Instructions for the task. When you repeat the entries below, please keep them exact and leave out the pictures.

──────────

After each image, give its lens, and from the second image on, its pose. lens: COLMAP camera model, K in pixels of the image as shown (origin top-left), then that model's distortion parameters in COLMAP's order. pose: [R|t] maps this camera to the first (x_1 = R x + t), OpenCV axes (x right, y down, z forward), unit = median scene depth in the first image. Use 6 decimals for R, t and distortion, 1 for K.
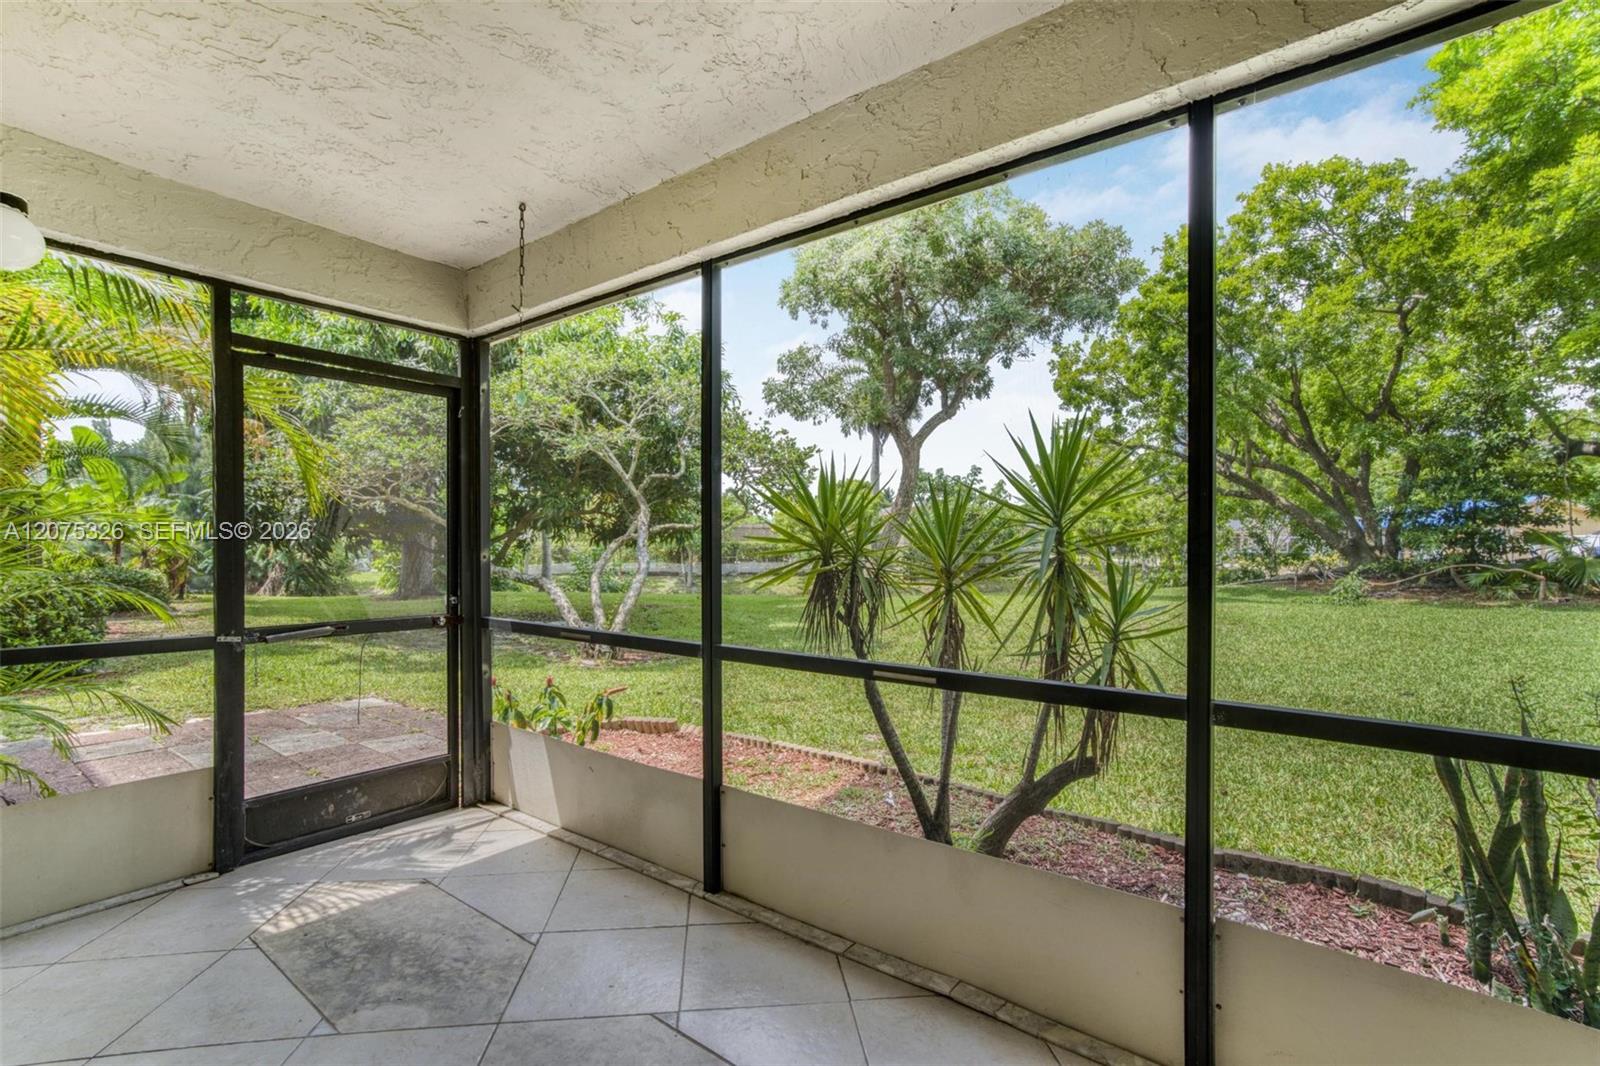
lens RADIAL K [[738.7, 0, 812.6], [0, 738.7, 537.9], [0, 0, 1]] dist [-0.036409, 0.035269]
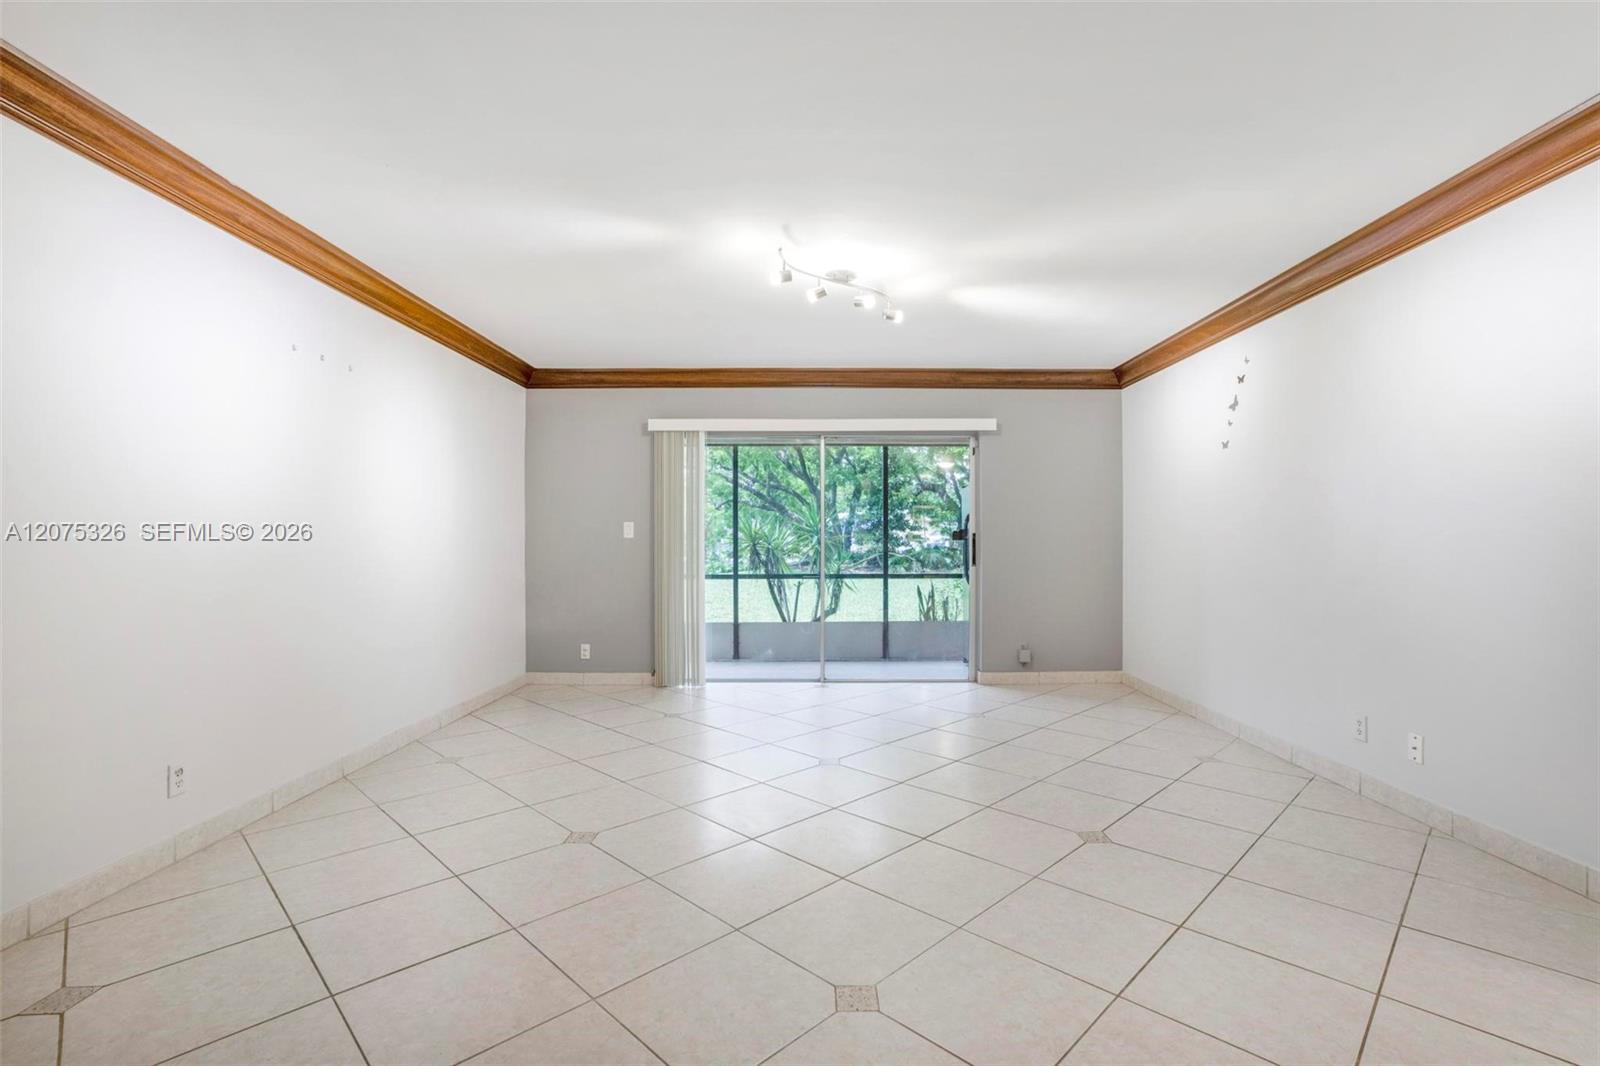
lens RADIAL K [[738.7, 0, 812.6], [0, 738.7, 537.9], [0, 0, 1]] dist [-0.036409, 0.035269]
pose [[0.791616, 0.002235, 0.611015, -0.297614], [-0.003224, 0.999995, 0.000520, -0.000180], [-0.611010, -0.002382, 0.791619, -0.265593]]
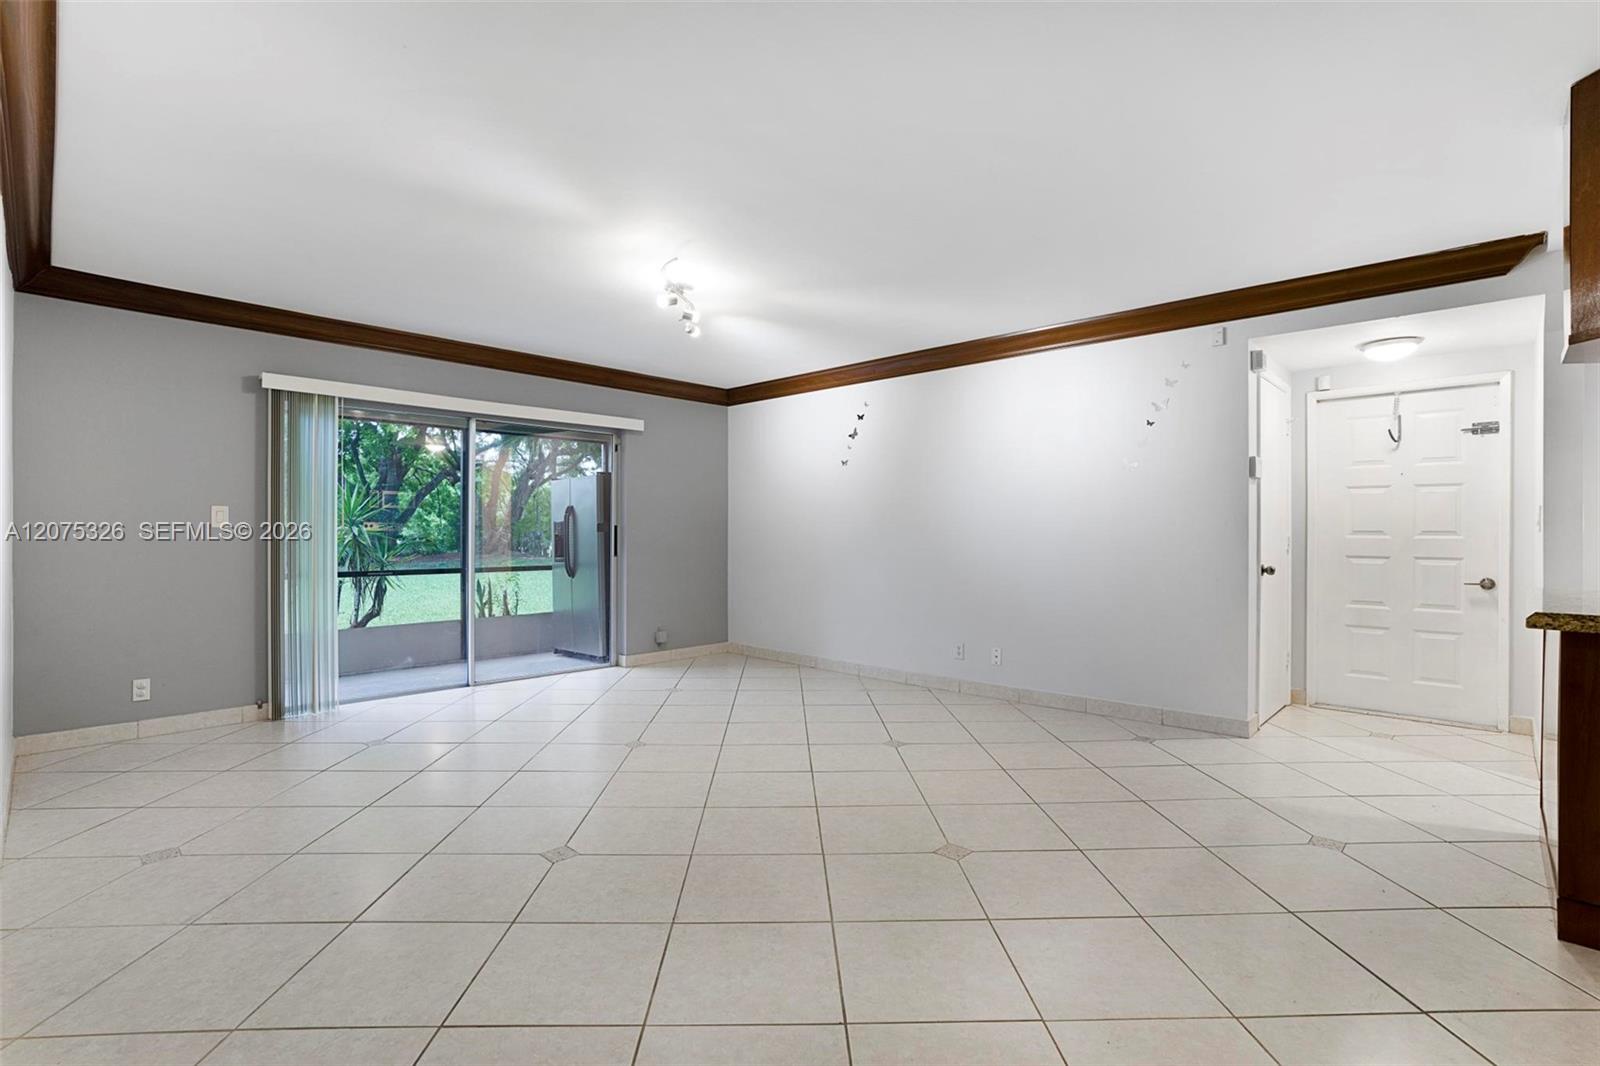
lens RADIAL K [[752.3, 0, 792.7], [0, 752.3, 534.7], [0, 0, 1]] dist [-0.046493, 0.037334]
pose [[0.119572, -0.001246, 0.992825, -0.397041], [-0.007861, 0.999967, 0.002201, 0.000633], [-0.992794, -0.008067, 0.119559, -0.157118]]
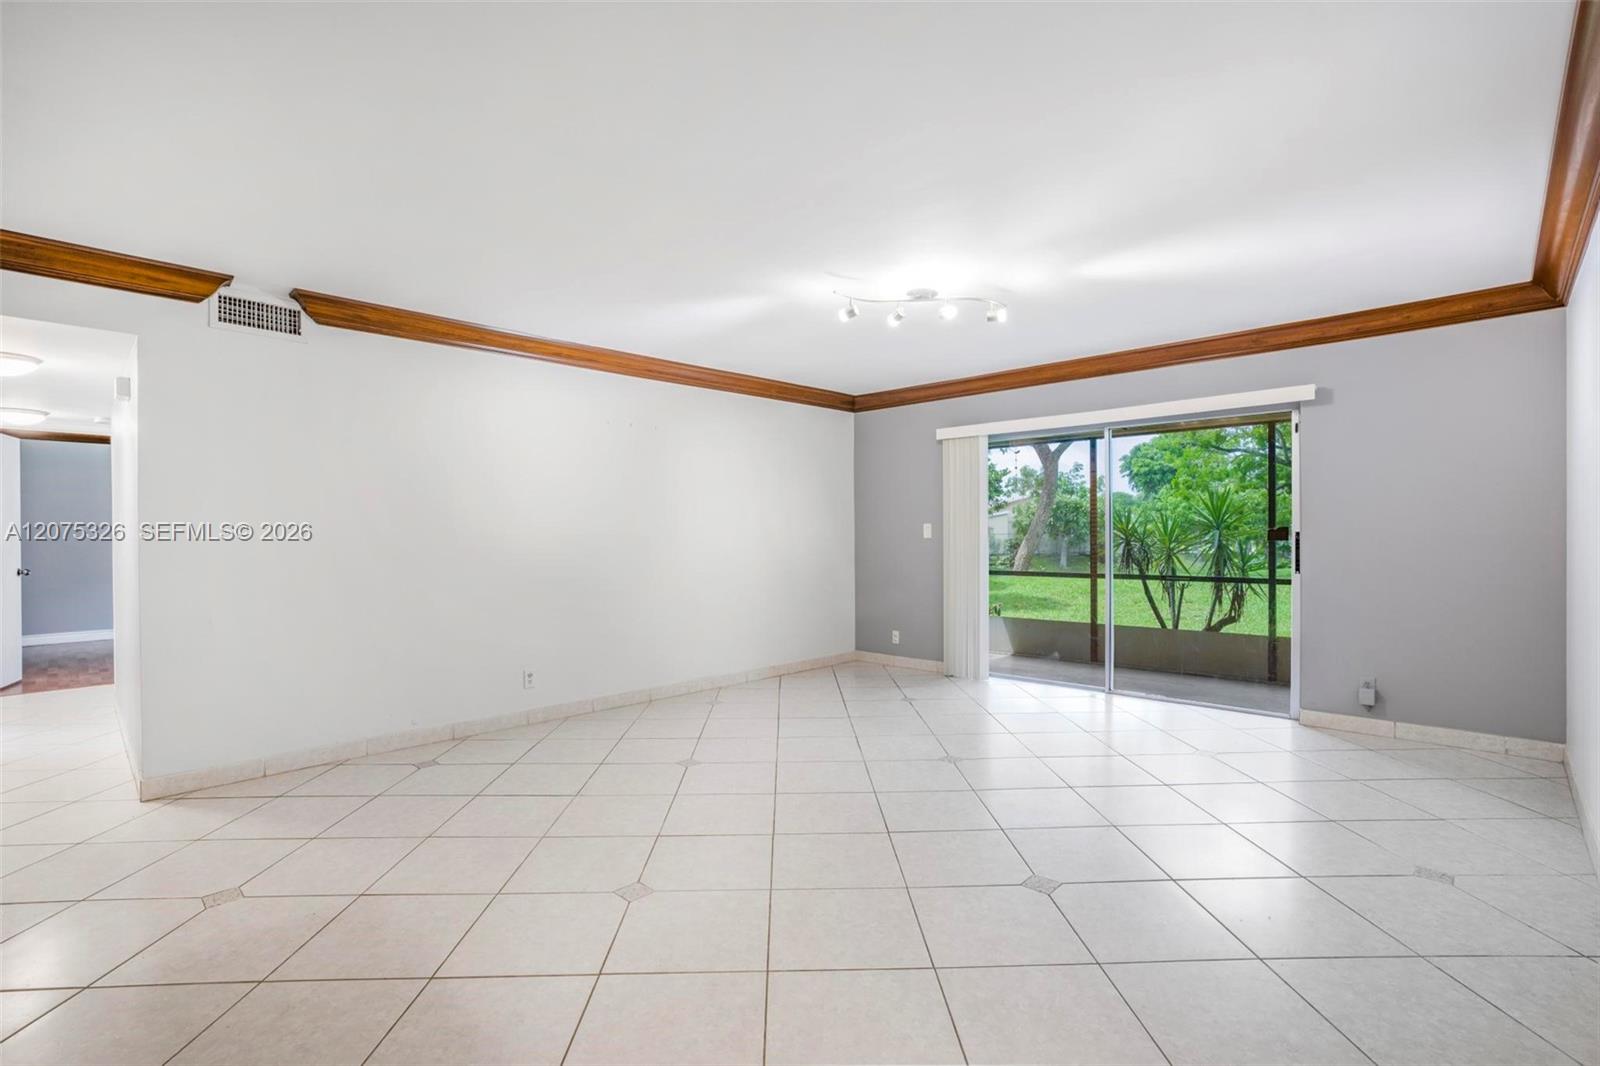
lens RADIAL K [[738.7, 0, 812.6], [0, 738.7, 537.9], [0, 0, 1]] dist [-0.036409, 0.035269]
pose [[0.995133, -0.005364, -0.098390, -0.162595], [0.006531, 0.999912, 0.011535, -0.005113], [0.098319, -0.012122, 0.995081, -0.332456]]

──────────

Result.
After each image, give its lens, and from the second image on, its pose. lens: COLMAP camera model, K in pixels of the image as shown (origin top-left), then that model's distortion parameters in COLMAP's order. pose: [R|t] maps this camera to the first (x_1 = R x + t), OpenCV axes (x right, y down, z forward), unit = median scene depth in the first image. Use 6 decimals for R, t and distortion, 1 for K.
lens RADIAL K [[738.7, 0, 812.6], [0, 738.7, 537.9], [0, 0, 1]] dist [-0.036409, 0.035269]
lens RADIAL K [[738.7, 0, 812.6], [0, 738.7, 537.9], [0, 0, 1]] dist [-0.036409, 0.035269]
pose [[0.791616, 0.002235, 0.611015, -0.297614], [-0.003224, 0.999995, 0.000520, -0.000180], [-0.611010, -0.002382, 0.791619, -0.265593]]
lens RADIAL K [[752.3, 0, 792.7], [0, 752.3, 534.7], [0, 0, 1]] dist [-0.046493, 0.037334]
pose [[0.119572, -0.001246, 0.992825, -0.397041], [-0.007861, 0.999967, 0.002201, 0.000633], [-0.992794, -0.008067, 0.119559, -0.157118]]
lens RADIAL K [[738.7, 0, 812.6], [0, 738.7, 537.9], [0, 0, 1]] dist [-0.036409, 0.035269]
pose [[0.995133, -0.005364, -0.098390, -0.162595], [0.006531, 0.999912, 0.011535, -0.005113], [0.098319, -0.012122, 0.995081, -0.332456]]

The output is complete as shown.